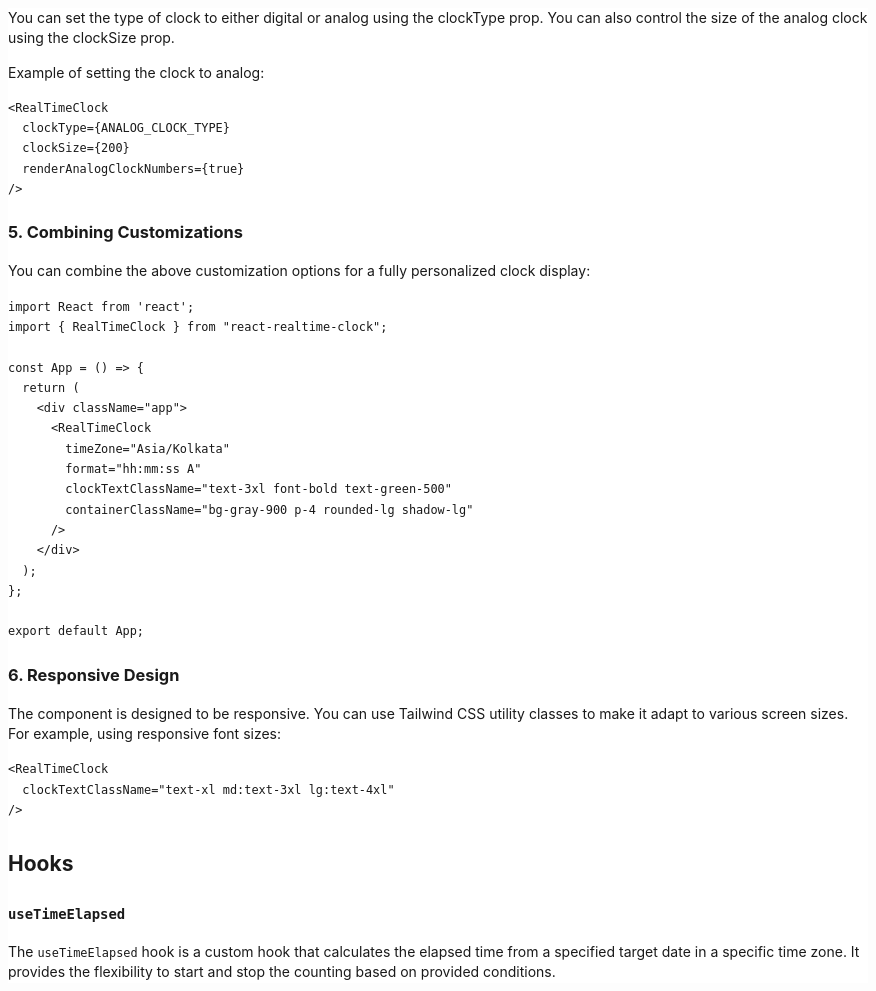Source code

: You can set the type of clock to either digital or analog using the clockType prop. You can also control the size of the analog clock using the clockSize prop.

Example of setting the clock to analog:

```tsx
<RealTimeClock
  clockType={ANALOG_CLOCK_TYPE}
  clockSize={200}
  renderAnalogClockNumbers={true}
/>
```

### 5. Combining Customizations

You can combine the above customization options for a fully personalized clock display:

```tsx
import React from 'react';
import { RealTimeClock } from "react-realtime-clock";

const App = () => {
  return (
    <div className="app">
      <RealTimeClock
        timeZone="Asia/Kolkata"
        format="hh:mm:ss A"
        clockTextClassName="text-3xl font-bold text-green-500"
        containerClassName="bg-gray-900 p-4 rounded-lg shadow-lg"
      />
    </div>
  );
};

export default App;
```

### 6. Responsive Design

The component is designed to be responsive. You can use Tailwind CSS utility classes to make it adapt to various screen sizes. For example, using responsive font sizes:

```tsx
<RealTimeClock
  clockTextClassName="text-xl md:text-3xl lg:text-4xl"
/>
```

## Hooks

### `useTimeElapsed`

The `useTimeElapsed` hook is a custom hook that calculates the elapsed time from a specified target date in a specific time zone. It provides the flexibility to start and stop the counting based on provided conditions.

◇ ◇ ◇ ◇ ◇ ◇ ◇

A single number is the answer here: how many lines of the material contain the string "clockTextClassName"?

2